There’s Something About Christmas by Debbie Macomber was a rapid read about an aspiring journalist named Emma Collins who has been given an assignment to interview three finalists in a fruitcake contest. These three finalists live in Washington state, yet instead of Emma driving to each place where the finalists live, her boss has arranged for her to be flown there because of some advertising deal he has made with the air company. Emma therefore has to travel by Cessna or floatplane. She is not thrilled by the idea of flying and the small planes make her even more nervous.

Typical Macomber modus operandi is that her women protagonists fall in love with men who, in their own words, are “bad guys”. This is not news to me, as I have read over twenty of her works. I suppose that if it ain’t broke, don’t fix it, yet it puts women back fifty years when pilot Oliver Hamilton takes liberties with Emma and smacks a kiss on her when the reader clearly knows that she doesn’t like him. It doesn’t help his case either to win over Emma by proclaiming himself to be irresistible. Yet this is typical Macomber too: the woman is always conflicted, torn between her immediate revulsion of the guy and the unexpected overwhelming wash of passion that floods her. What drama for a novel, isn’t it, when the protagonist can’t decide whether she loves or detests the guy?
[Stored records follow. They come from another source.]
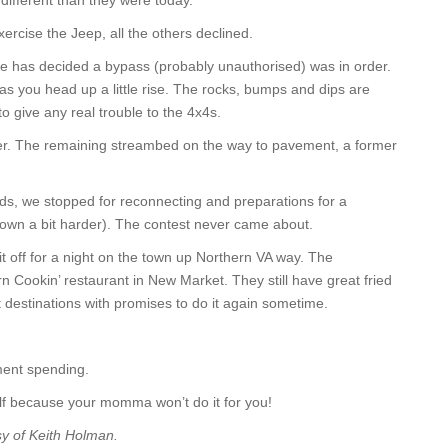
different than they were today.
rcise the Jeep, all the others declined.
has decided a bypass (probably unauthorised) was in order.
 as you head up a little rise. The rocks, bumps and dips are
to give any real trouble to the 4x4s.
ower. The remaining streambed on the way to pavement, a former
ads, we stopped for reconnecting and preparations for a
down a bit harder). The contest never came about.
 off for a night on the town up Northern VA way. The
n Cookin’ restaurant in New Market. They still have great fried
 destinations with promises to do it again sometime.
ment spending.
lf because your momma won’t do it for you!
sy of Keith Holman.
Wouldn’t the average heterosexual woman run away from a man if she felt like this about him:

“He took delight in making her uncomfortable, which she considered a juvenile trait–and one that seemed particularly typical of men.”

By writing that, Macomber is painting all men as no different from preteen boys who enjoy teasing (or tormenting) girls. Her male reader base would find such a remark objectionable. Since her male reader population is minimal, their feelings are expendable. In the game of love, men can’t be helped, it seems, as this behaviour is “typical of men”. Macomber is telling women to excuse such behaviour, even if being around such men makes you uncomfortable. Emma should run for the hills.

This novel was a light read of 284 pages, and I got through it in two days. Macomber can indeed write a story that flows well and the dialogue seemed real. I didn’t buy how Emma fell in love with Oliver when only in a previous chapter she loathed sitting next to him. The three fruitcake recipe finalists all had different stories to tell about how their Christmas baking creations came to light. This provided the only real Christmas content to the novel. Their genuine recipes were included in the book.